Ms. Blatz-Murff was also a proud member of the Lexington Chamber Music Festival Board of Directors.

In recent years, Ms. Blatz-Murff shared her time between Lexington and visiting her grandchildren in Dallas. She has two mares at Ashford Stud that are direct decedents to Flack Flack, who brought her to Kentucky: Beefeater Baby, now pensioned, and Starkeeper, in foal to Air Force Blue.

Ms. Wesley said that a celebration of her mother's life will be held in Lexington, Kentucky later this month.

“My mom had two loves: her family and horse racing,” said Ms. Wesley. “She loved being a grammie to my two kiddos more than anything and she supported the sport into her final days watching Royal Ascot and talking about stallions and mares of years past.''

Ms. Wesley requested that contributions in Ms. Blatz-Murff's memory be made to the T. Boone Pickens Center at Faith Presbyterian Hospice, Dallas, Texas.

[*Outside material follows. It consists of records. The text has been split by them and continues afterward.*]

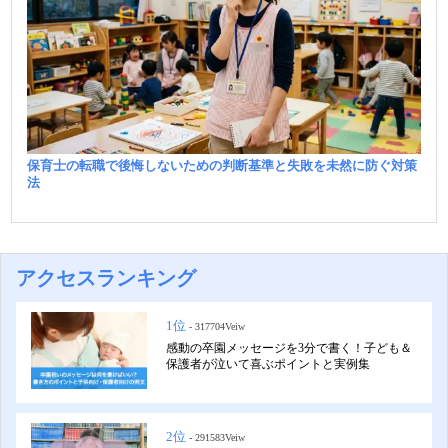
保育士の転職で後悔しないための判断基準と失敗を未然に防ぐ対策
法
アクセスランキング
1位
- 317704Veiw
感動の卒園メッセージを3分で書く！子ども＆
保護者が泣いて喜ぶポイントと実例集
2位
- 291583Veiw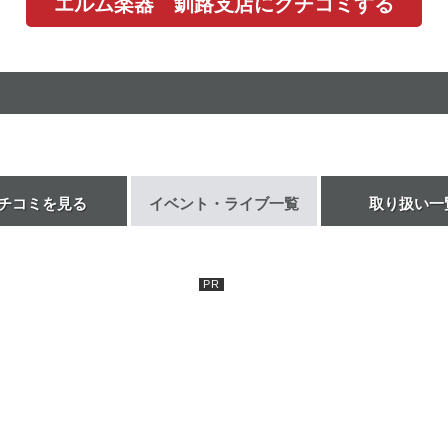
エルム楽器 釧路支店にクチコミする
チコミを見る
イベント・ライブ一覧
取り扱い一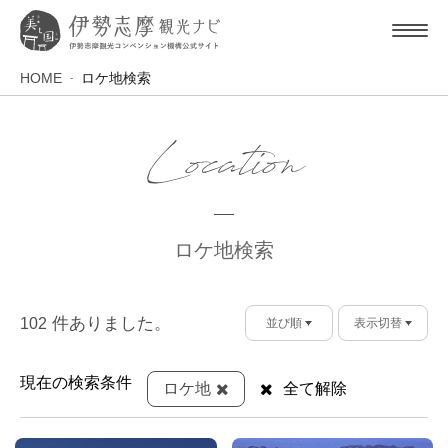
HOME
ロケ地検索
Location
ロケ地検索
件ありました。
102
並び順
表示切替
現在の検索条件
ロケ地
全て解除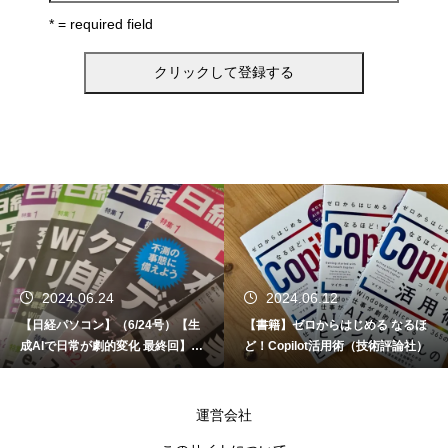
* = required field
2024.06.24
2024.06.12
【日経パソコン】（6/24号）【生
【書籍】ゼロからはじめる なるほ
成AIで日常が劇的変化 最終回】 A
ど！Copilot活用術（技術評論社）
I時代のアプリケーション／サービ
ス
運営会社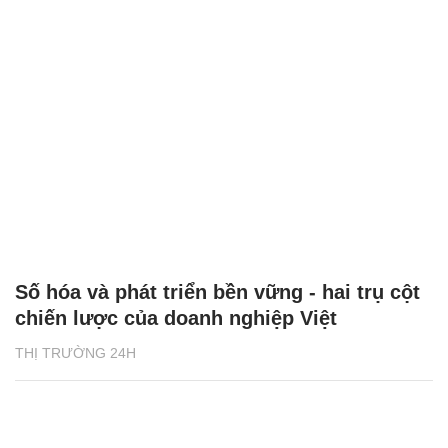
Số hóa và phát triển bền vững - hai trụ cột
chiến lược của doanh nghiệp Việt
THỊ TRƯỜNG 24H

Statement from Breeders' Cup Limited on the passing of Pamela Blatz-Murff:

“It is with great sorrow that we note the passing of Pam Blatz-Murff, our colleague at the Breeders' Cup from 1984 through 2009.  Pam played a critical role from the beginning of the Breeders' Cup in helping create the nominations and racing programs that are today pillars of one of the world's great racing festivals.  Her commitment to the international character of the event was recognized in the conferring of the Derby Award in 2001 which focused on her “care and passion about the horses themselves: about their owners and breeders; about their trainers and lads.”  Among the many initiatives Pam played a major role in at the Breeders' Cup was the expansion of the event to two days in 2007, formation of the Veterinary Inspection Team and the implementation of the Breeders' Cup Security Protocols.  Most notably, Pam enjoyed the comradery and respect of horsemen both domestically and internationally.  We will miss her passion for Thoroughbred racing and her pride in the Breeders' Cup and extend our deepest sympathies to Pam's daughter Tiffany and the family.”